HCV promotes CD81 and claudin-1 endocytosis.

To investigate whether HCV can promote CD81 and claudin-1 endocytosis, Huh-7.5 cells were incubated with cell culture-grown HCV particles (HCVcc), and AcGFP.CD81 and claudin-1 internalization was compared to that in mock-infected (control) cells (Fig. 7A). HCVcc promoted a significant increase in intracellular CD81 (21.4%) and claudin-1 (15.2%), resulting in pixel saturation that may underestimate CD81 endocytosis. Heat inactivation or anti-HCV immunoglobulin inhibited HCVcc infectivity (Fig. 7B) and ablated the effect(s) of virus on CD81 and claudin-1 internalization, suggesting that infectious virus is required to initiate receptor endocytosis. We confirmed HCVcc stimulation of endogenous CD81 endocytosis by antibody detection (Fig. 7C). After HCVcc treatment we observed 89% of intracellular CD81 colocalizing with claudin-1 internalized from the plasma membrane (Fig. 7D).

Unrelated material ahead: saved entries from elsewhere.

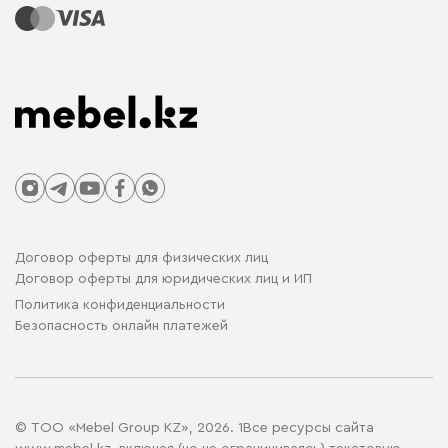
Договор оферты для физических лиц
Договор оферты для юридических лиц и ИП
Политика конфиденциальности
Безопасность онлайн платежей
© ТОО «Mebel Group KZ», 2026. 1Все ресурсы сайта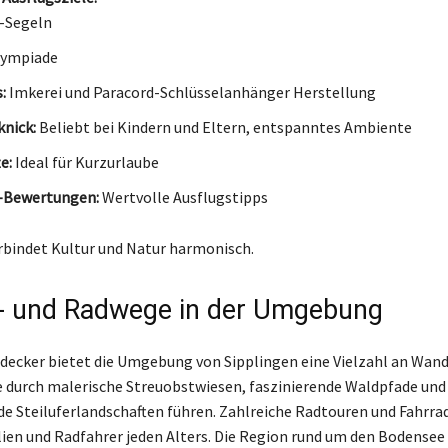
-Segeln
lympiade
:
Imkerei und Paracord-Schlüsselanhänger Herstellung
knick:
Beliebt bei Kindern und Eltern, entspanntes Ambiente
e:
Ideal für Kurzurlaube
-Bewertungen:
Wertvolle Ausflugstipps
rbindet Kultur und Natur harmonisch.
- und Radwege in der Umgebung
tdecker bietet die Umgebung von Sipplingen eine Vielzahl an Wand
 durch malerische Streuobstwiesen, faszinierende Waldpfade und
e Steiluferlandschaften führen. Zahlreiche Radtouren und Fahrra
ilien und Radfahrer jeden Alters. Die Region rund um den Bodensee 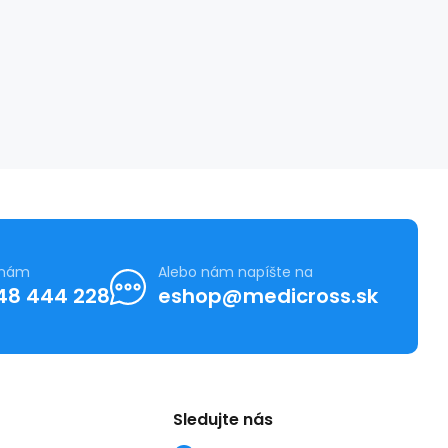
 nám
Alebo nám napíšte na
48 444 228
eshop@medicross.sk
Sledujte nás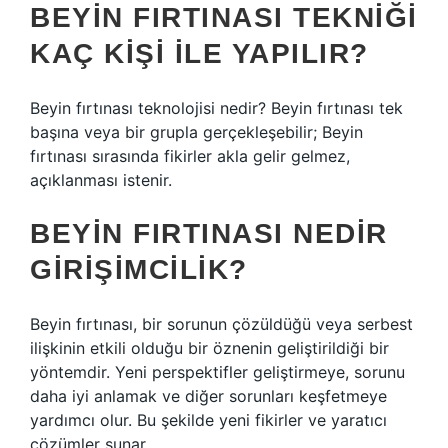
BEYIN FIRTINASI TEKNIĞI
KAÇ KIŞI ILE YAPILIR?
Beyin fırtınası teknolojisi nedir? Beyin fırtınası tek
başına veya bir grupla gerçekleşebilir; Beyin
fırtınası sırasında fikirler akla gelir gelmez,
açıklanması istenir.
BEYIN FIRTINASI NEDIR
GIRIŞIMCILIK?
Beyin fırtınası, bir sorunun çözüldüğü veya serbest
ilişkinin etkili olduğu bir öznenin geliştirildiği bir
yöntemdir. Yeni perspektifler geliştirmeye, sorunu
daha iyi anlamak ve diğer sorunları keşfetmeye
yardımcı olur. Bu şekilde yeni fikirler ve yaratıcı
çözümler sunar.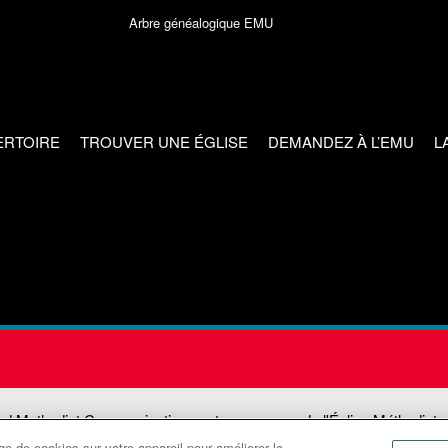
Arbre généalogique EMU
ERTOIRE
TROUVER UNE ÉGLISE
DEMANDEZ À L’EMU
L
ed Methodist Communications est une agence de l'Église Méthodiste
e de cookies sur votre appareil pour améliorer la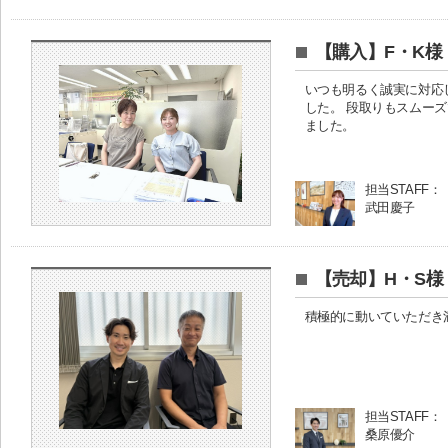
【購入】F・K様
いつも明るく誠実に対応
した。 段取りもスムー
ました。
担当STAFF：
武田慶子
【売却】H・S様
積極的に動いていただき
担当STAFF：
桑原優介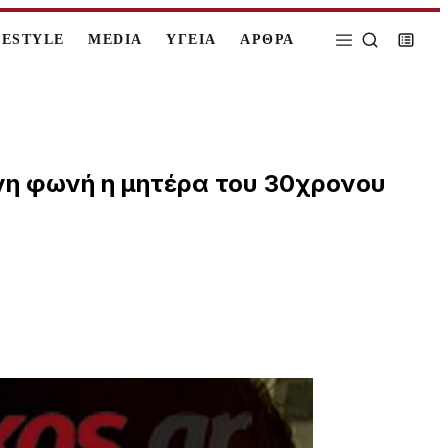
FESTYLE
MEDIA
ΥΓΕΙΑ
ΑΡΘΡΑ
ενη φωνή η μητέρα του 30χρονου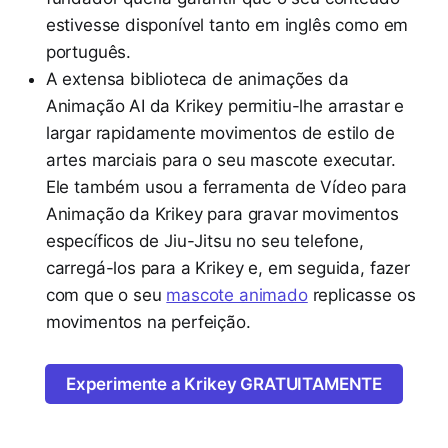
estivesse disponível tanto em inglês como em
português.
A extensa biblioteca de animações da
Animação AI da Krikey permitiu-lhe arrastar e
largar rapidamente movimentos de estilo de
artes marciais para o seu mascote executar.
Ele também usou a ferramenta de Vídeo para
Animação da Krikey para gravar movimentos
específicos de Jiu-Jitsu no seu telefone,
carregá-los para a Krikey e, em seguida, fazer
com que o seu
mascote animado
replicasse os
movimentos na perfeição.
Experimente a Krikey GRATUITAMENTE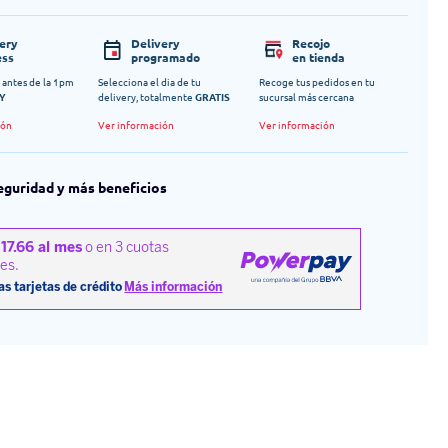
very
Delivery
Recojo
ess
programado
en tienda
 antes de la 1pm
Selecciona el dia de tu
Recoge tus pedidos en tu
Y
delivery, totalmente
GRATIS
sucursal más cercana
ión
Ver información
Ver información
eguridad y más beneficios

To confirm that this effect was mediated via the virus-encoded glycoproteins, we studied the effect of recombinant soluble HCV E2 glycoprotein (sE2) or lentiviral pseudoparticles expressing HCV E1E2 glycoproteins (HCVpp) or envelope-deficient particles (Env⁻pp) on AcGFP.CD81 internalization in Huh-7.5 cells. Both sE2 and HCVpp induced a significant increase, 15.6 and 27.8%, respectively, in intracellular AcGFP.CD81 compared to Env⁻pp-treated cells (Fig. 8A and B). Furthermore, we confirmed HCVpp stimulation of CD81 (30.9%) and claudin-1 (27.4%) endocytosis by surface biotinylation (Fig. 8C). In conclusion, these data illustrate HCV envelope glycoprotein stimulated CD81 and claudin-1 endocytosis.